** Supplied records follows **

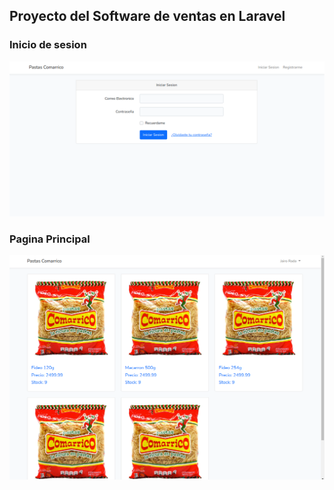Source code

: ## Proyecto del Software de ventas en Laravel


### Inicio de sesion

<img src="/img/inicio_de_sesion.png" alt="Incio de sesion">

### Pagina Principal

<img src="/img/pagina_principal.png" alt="Pagina Principal">

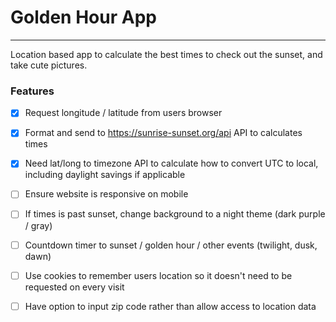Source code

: # Golden Hour App

***

Location based app to calculate the best times to check out the sunset, and take cute pictures.

### Features

- [X] Request longitude / latitude from users browser 

- [X] Format and send to https://sunrise-sunset.org/api API to calculates times

- [X] Need lat/long to timezone API to calculate how to convert UTC to local, including daylight savings if applicable

- [ ] Ensure website is responsive on mobile

- [ ] If times is past sunset, change background to a night theme (dark purple / gray)

- [ ] Countdown timer to sunset / golden hour / other events (twilight, dusk, dawn)

- [ ] Use cookies to remember users location so it doesn't need to be requested on every visit

- [ ] Have option to input zip code rather than allow access to location data
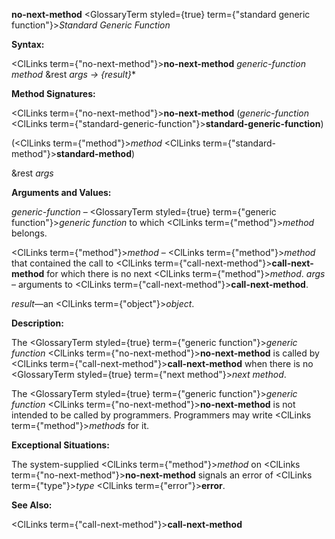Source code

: **no-next-method** <GlossaryTerm styled={true} term={"standard generic function"}><i>Standard Generic Function</i></GlossaryTerm> 



**Syntax:** 



<ClLinks  term={"no-next-method"}><b>no-next-method</b></ClLinks> *generic-function method* &amp;rest *args → \{result\}*\* 



**Method Signatures:** 



<ClLinks  term={"no-next-method"}><b>no-next-method</b></ClLinks> (*generic-function* <ClLinks  term={"standard-generic-function"}><b>standard-generic-function</b></ClLinks>) 



(<ClLinks  term={"method"}><i>method</i></ClLinks> <ClLinks  term={"standard-method"}><b>standard-method</b></ClLinks>) 



&amp;rest *args* 



**Arguments and Values:** 



*generic-function* – <GlossaryTerm styled={true} term={"generic function"}><i>generic function</i></GlossaryTerm> to which <ClLinks  term={"method"}><i>method</i></ClLinks> belongs. 



<ClLinks  term={"method"}><i>method</i></ClLinks> – <ClLinks  term={"method"}><i>method</i></ClLinks> that contained the call to <ClLinks  term={"call-next-method"}><b>call-next-method</b></ClLinks> for which there is no next <ClLinks  term={"method"}><i>method</i></ClLinks>. *args* – arguments to <ClLinks  term={"call-next-method"}><b>call-next-method</b></ClLinks>. 



*result*—an <ClLinks  term={"object"}><i>object</i></ClLinks>. 



**Description:** 



The <GlossaryTerm styled={true} term={"generic function"}><i>generic function</i></GlossaryTerm> <ClLinks  term={"no-next-method"}><b>no-next-method</b></ClLinks> is called by <ClLinks  term={"call-next-method"}><b>call-next-method</b></ClLinks> when there is no <GlossaryTerm styled={true} term={"next method"}><i>next method</i></GlossaryTerm>. 



The <GlossaryTerm styled={true} term={"generic function"}><i>generic function</i></GlossaryTerm> <ClLinks  term={"no-next-method"}><b>no-next-method</b></ClLinks> is not intended to be called by programmers. Programmers may write <ClLinks  term={"method"}><i>methods</i></ClLinks> for it. 



**Exceptional Situations:** 



The system-supplied <ClLinks  term={"method"}><i>method</i></ClLinks> on <ClLinks  term={"no-next-method"}><b>no-next-method</b></ClLinks> signals an error of <ClLinks  term={"type"}><i>type</i></ClLinks> <ClLinks  term={"error"}><b>error</b></ClLinks>. 



**See Also:** 



<ClLinks  term={"call-next-method"}><b>call-next-method</b></ClLinks> 







 



 



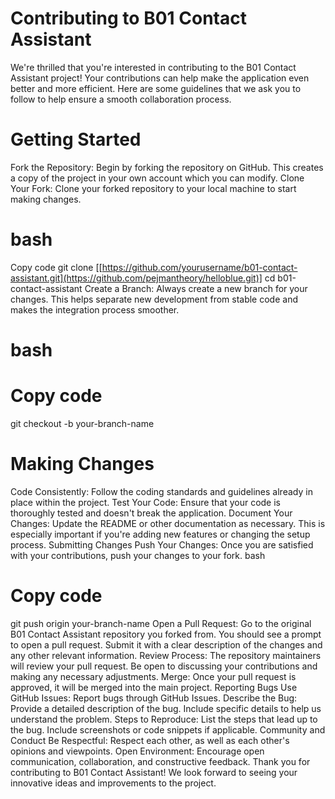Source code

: # Contributing to B01 Contact Assistant
We're thrilled that you're interested in contributing to the B01 Contact Assistant project! Your contributions can help make the application even better and more efficient. Here are some guidelines that we ask you to follow to help ensure a smooth collaboration process.

# Getting Started
Fork the Repository: Begin by forking the repository on GitHub. This creates a copy of the project in your own account which you can modify.
Clone Your Fork: Clone your forked repository to your local machine to start making changes.
# bash
Copy code
git clone [[https://github.com/yourusername/b01-contact-assistant.git](https://github.com/pejmantheory/helloblue.git)]
cd b01-contact-assistant
Create a Branch: Always create a new branch for your changes. This helps separate new development from stable code and makes the integration process smoother.
# bash
# Copy code
git checkout -b your-branch-name
# Making Changes
Code Consistently: Follow the coding standards and guidelines already in place within the project.
Test Your Code: Ensure that your code is thoroughly tested and doesn't break the application.
Document Your Changes: Update the README or other documentation as necessary. This is especially important if you're adding new features or changing the setup process.
Submitting Changes
Push Your Changes: Once you are satisfied with your contributions, push your changes to your fork.
bash
# Copy code
git push origin your-branch-name
Open a Pull Request: Go to the original B01 Contact Assistant repository you forked from. You should see a prompt to open a pull request. Submit it with a clear description of the changes and any other relevant information.
Review Process: The repository maintainers will review your pull request. Be open to discussing your contributions and making any necessary adjustments.
Merge: Once your pull request is approved, it will be merged into the main project.
Reporting Bugs
Use GitHub Issues: Report bugs through GitHub Issues.
Describe the Bug: Provide a detailed description of the bug. Include specific details to help us understand the problem.
Steps to Reproduce: List the steps that lead up to the bug. Include screenshots or code snippets if applicable.
Community and Conduct
Be Respectful: Respect each other, as well as each other's opinions and viewpoints.
Open Environment: Encourage open communication, collaboration, and constructive feedback.
Thank you for contributing to B01 Contact Assistant! We look forward to seeing your innovative ideas and improvements to the project.
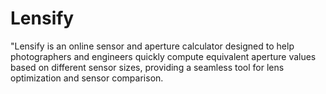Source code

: # Lensify
"Lensify is an online sensor and aperture calculator designed to help photographers and engineers quickly compute equivalent aperture values based on different sensor sizes, providing a seamless tool for lens optimization and sensor comparison.
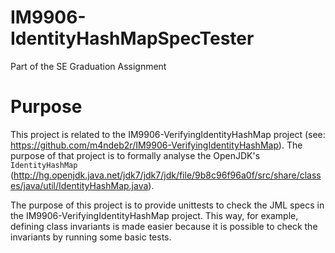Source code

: # IM9906-IdentityHashMapSpecTester
Part of the SE Graduation Assignment

# Purpose
This project is related to the IM9906-VerifyingIdentityHashMap project (see: 
https://github.com/m4ndeb2r/IM9906-VerifyingIdentityHashMap). The purpose of that 
project is to formally analyse the OpenJDK's `IdentityHashMap` 
(http://hg.openjdk.java.net/jdk7/jdk7/jdk/file/9b8c96f96a0f/src/share/classes/java/util/IdentityHashMap.java).

The purpose of this project is to provide unittests to check the JML specs in the 
IM9906-VerifyingIdentityHashMap project. This way, for example, defining class invariants 
is made easier because it is possible to check the invariants by running some basic tests.


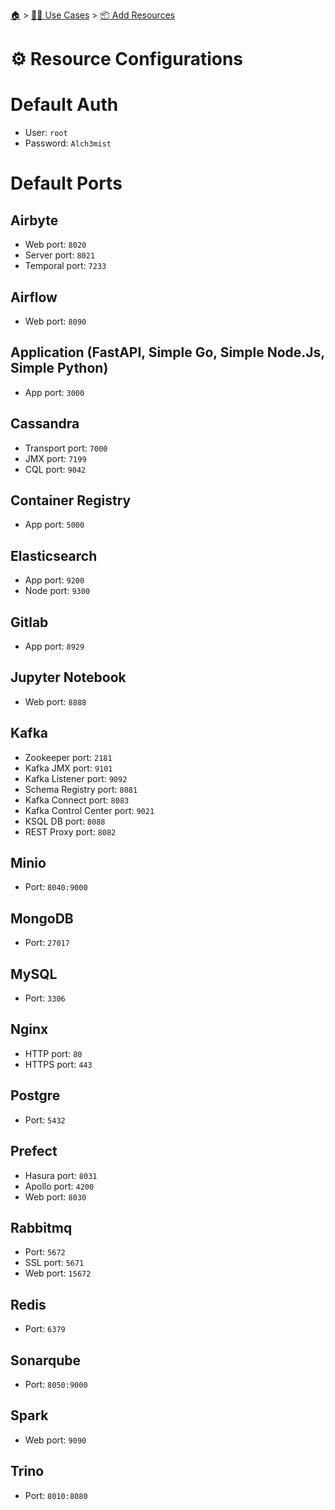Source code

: <!--startTocHeader-->
[🏠](../../README.md) > [👷🏽 Use Cases](../README.md) > [📦 Add Resources](README.md)
# ⚙️ Resource Configurations
<!--endTocHeader-->

# Default Auth

- User: `root`
- Password: `Alch3mist`

# Default Ports

## Airbyte

- Web port: `8020`
- Server port: `8021`
- Temporal port: `7233`

## Airflow

- Web port: `8090`

## Application (FastAPI, Simple Go, Simple Node.Js, Simple Python)

- App port: `3000`

## Cassandra

- Transport port: `7000`
- JMX port: `7199`
- CQL port: `9042`

## Container Registry

- App port: `5000`

## Elasticsearch

- App port: `9200`
- Node port: `9300`

## Gitlab

- App port: `8929`

## Jupyter Notebook

- Web port: `8888`

## Kafka

- Zookeeper port: `2181`
- Kafka JMX port: `9101`
- Kafka Listener port: `9092`
- Schema Registry port: `8081`
- Kafka Connect port: `8083`
- Kafka Control Center port: `9021`
- KSQL DB port: `8088`
- REST Proxy port: `8082`

## Minio

- Port: `8040:9000`

## MongoDB

- Port: `27017`

## MySQL

- Port: `3306`

## Nginx

- HTTP port: `80`
- HTTPS port: `443`

## Postgre

- Port: `5432`

## Prefect

- Hasura port: `8031`
- Apollo port: `4200`
- Web port: `8030`

## Rabbitmq

- Port: `5672`
- SSL port: `5671`
- Web port: `15672`

## Redis

- Port: `6379`

## Sonarqube

- Port: `8050:9000`

## Spark

- Web port: `9090`

## Trino

- Port: `8010:8080`


<!--startTocSubtopic-->
<!--endTocSubtopic-->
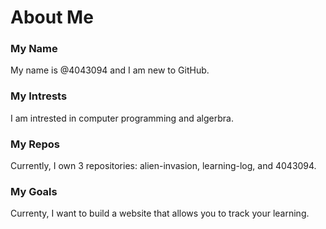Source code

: <!--
**4043094/4043094** is a ✨ _special_ ✨ repository because its `README.md` (this file) appears on your GitHub profile.

Here are some ideas to get you started:

- 🔭 I’m currently working on ...
- 🌱 I’m currently learning ...
- 👯 I’m looking to collaborate on ...
- 🤔 I’m looking for help with ...
- 💬 Ask me about ...
- 📫 How to reach me: ...
- 😄 Pronouns: ...
- ⚡ Fun fact: ...
-->
# About Me
### My Name
My name is @4043094 and I am new to GitHub.
### My Intrests
I am intrested in computer programming and algerbra.
### My Repos
Currently, I own 3 repositories: alien-invasion, learning-log, and 4043094.
### My Goals
Currenty, I want to build a website that allows you to track your learning.
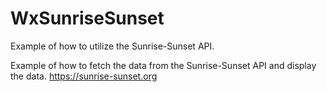# WxSunriseSunset
Example of how to utilize the Sunrise-Sunset API.

Example of how to fetch the data from the Sunrise-Sunset API and display the data. 
https://sunrise-sunset.org


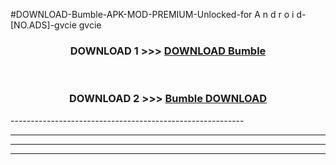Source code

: #DOWNLOAD-Bumble-APK-MOD-PREMIUM-Unlocked-for A n d r o i d-[NO.ADS]-gvcie gvcie 



<div align="center">

<h3>DOWNLOAD 1 >>> <a href="https://getmod2.web.app/?judul=Bumble">DOWNLOAD Bumble</a></h3><br>

<h3>DOWNLOAD 2 >>> <a href="https://getmod2.web.app/?judul=Bumble">Bumble DOWNLOAD </a></h3>

</div>
----------------------------------------------------------

----------------------------------------------------------

----------------------------------------------------------

----------------------------------------------------------



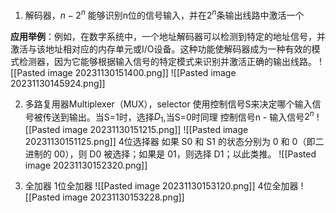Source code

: 1. 解码器，$n - 2^n$
能够识别n位的信号输入，并在$2^n$条输出线路中激活一个

**应用举例**：例如，在数字系统中，一个地址解码器可以检测到特定的地址信号，并激活与该地址相对应的内存单元或I/O设备。这种功能使解码器成为一种有效的模式检测器，因为它能够根据输入信号的特定模式来识别并激活正确的输出线路。
![[Pasted image 20231130151400.png]]
![[Pasted image 20231130145924.png]]

2. 多路复用器Multiplexer（MUX），selector
使用控制信号S来决定哪个输入信号被传送到输出。当S=1时，选择$D_1$,当S=0时同理
控制信号n - 输入信号$2^n$
![[Pasted image 20231130151215.png]]
![[Pasted image 20231130151125.png]]
4位选择器
如果 S0 和 S1 的状态分别为 0 和 0（即二进制的 00），则 D0 被选择；如果是 01，则选择 D1；以此类推。
![[Pasted image 20231130152320.png]]

3. 全加器
1位全加器
![[Pasted image 20231130153120.png]]
4位全加器
![[Pasted image 20231130153228.png]]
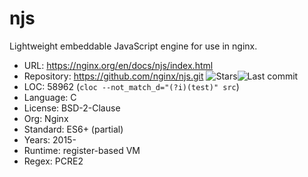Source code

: # njs

Lightweight embeddable JavaScript engine for use in nginx.

* URL:        https://nginx.org/en/docs/njs/index.html
* Repository: https://github.com/nginx/njs.git <img src="https://img.shields.io/github/stars/nginx/njs?label=&style=flat-square" alt="Stars"><img src="https://img.shields.io/github/last-commit/nginx/njs?label=&style=flat-square" alt="Last commit">
* LOC:        58962 (`cloc --not_match_d="(?i)(test)" src`)
* Language:   C
* License:    BSD-2-Clause
* Org:        Nginx
* Standard:   ES6+ (partial)
* Years:      2015-
* Runtime:    register-based VM
* Regex:      PCRE2
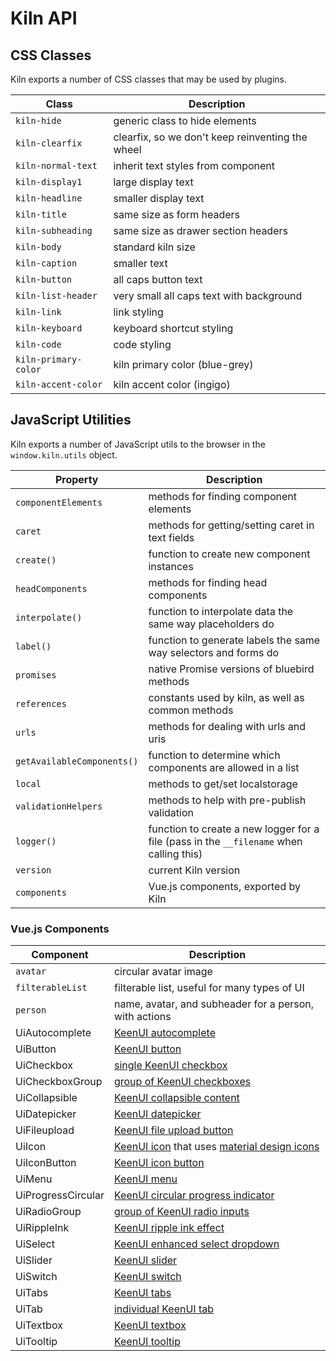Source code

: # Kiln API

## CSS Classes

Kiln exports a number of CSS classes that may be used by plugins.

Class | Description
----- | -----------
`kiln-hide` | generic class to hide elements
`kiln-clearfix` | clearfix, so we don't keep reinventing the wheel
`kiln-normal-text` | inherit text styles from component
`kiln-display1` | large display text
`kiln-headline` | smaller display text
`kiln-title` | same size as form headers
`kiln-subheading` | same size as drawer section headers
`kiln-body` | standard kiln size
`kiln-caption` | smaller text
`kiln-button` | all caps button text
`kiln-list-header` | very small all caps text with background
`kiln-link` | link styling
`kiln-keyboard` | keyboard shortcut styling
`kiln-code` | code styling
`kiln-primary-color` | kiln primary color (blue-grey)
`kiln-accent-color` | kiln accent color (ingigo)

## JavaScript Utilities

Kiln exports a number of JavaScript utils to the browser in the `window.kiln.utils` object.

Property | Description
-------- | -----------
`componentElements` | methods for finding component elements
`caret` | methods for getting/setting caret in text fields
`create()` | function to create new component instances
`headComponents` | methods for finding head components
`interpolate()` | function to interpolate data the same way placeholders do
`label()` | function to generate labels the same way selectors and forms do
`promises` | native Promise versions of bluebird methods
`references` | constants used by kiln, as well as common methods
`urls` | methods for dealing with urls and uris
`getAvailableComponents()` | function to determine which components are allowed in a list
`local` | methods to get/set localstorage
`validationHelpers` | methods to help with pre-publish validation
`logger()` | function to create a new logger for a file (pass in the `__filename` when calling this)
`version` | current Kiln version
`components` | Vue.js components, exported by Kiln

### Vue.js Components

Component | Description
--------- | -----------
`avatar` | circular avatar image
`filterableList` | filterable list, useful for many types of UI
`person` | name, avatar, and subheader for a person, with actions
UiAutocomplete | [KeenUI autocomplete](https://josephuspaye.github.io/Keen-UI/#/ui-autocomplete)
UiButton | [KeenUI button](https://josephuspaye.github.io/Keen-UI/#/ui-button)
UiCheckbox | [single KeenUI checkbox](https://josephuspaye.github.io/Keen-UI/#/ui-checkbox)
UiCheckboxGroup | [group of KeenUI checkboxes](https://josephuspaye.github.io/Keen-UI/#/ui-checkbox-group)
UiCollapsible | [KeenUI collapsible content](https://josephuspaye.github.io/Keen-UI/#/ui-collapsible)
UiDatepicker | [KeenUI datepicker](https://josephuspaye.github.io/Keen-UI/#/ui-datepicker)
UiFileupload | [KeenUI file upload button](https://josephuspaye.github.io/Keen-UI/#/ui-fileupload)
UiIcon | [KeenUI icon](https://josephuspaye.github.io/Keen-UI/#/ui-icon) that uses [material design icons](https://material.io/icons/)
UiIconButton | [KeenUI icon button](https://josephuspaye.github.io/Keen-UI/#/ui-icon-button)
UiMenu | [KeenUI menu](https://josephuspaye.github.io/Keen-UI/#/ui-menu)
UiProgressCircular | [KeenUI circular progress indicator](https://josephuspaye.github.io/Keen-UI/#/ui-progress-circular)
UiRadioGroup | [group of KeenUI radio inputs](https://josephuspaye.github.io/Keen-UI/#/ui-radio-group)
UiRippleInk | [KeenUI ripple ink effect](https://josephuspaye.github.io/Keen-UI/#/ui-ripple-ink)
UiSelect | [KeenUI enhanced select dropdown](https://josephuspaye.github.io/Keen-UI/#/ui-select)
UiSlider | [KeenUI slider](https://josephuspaye.github.io/Keen-UI/#/ui-slider)
UiSwitch | [KeenUI switch](https://josephuspaye.github.io/Keen-UI/#/ui-switch)
UiTabs | [KeenUI tabs](https://josephuspaye.github.io/Keen-UI/#/ui-tabs)
UiTab | [individual KeenUI tab](https://josephuspaye.github.io/Keen-UI/#/ui-tabs)
UiTextbox | [KeenUI textbox](https://josephuspaye.github.io/Keen-UI/#/ui-textbox)
UiTooltip | [KeenUI tooltip](https://josephuspaye.github.io/Keen-UI/#/ui-tooltip)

** End of Supplied records **

[Task prompt] Rewrite the part of the records that opens with the line containing "### Inicio de sesion" and closes with the line containing "- [X] Format", replacing "Features" with "Planned Features" and leaving everything else unchanged. Omit the pictures from your answer.

[Task solution]
### Inicio de sesion

<img src="/img/inicio_de_sesion.png" alt="Incio de sesion">

### Pagina Principal

<img src="/img/pagina_principal.png" alt="Pagina Principal">

Source code

: # Golden Hour App

***

Location based app to calculate the best times to check out the sunset, and take cute pictures.

### Planned Features

- [X] Request longitude / latitude from users browser 

- [X] Format and send to https://sunrise-sunset.org/api API to calculates times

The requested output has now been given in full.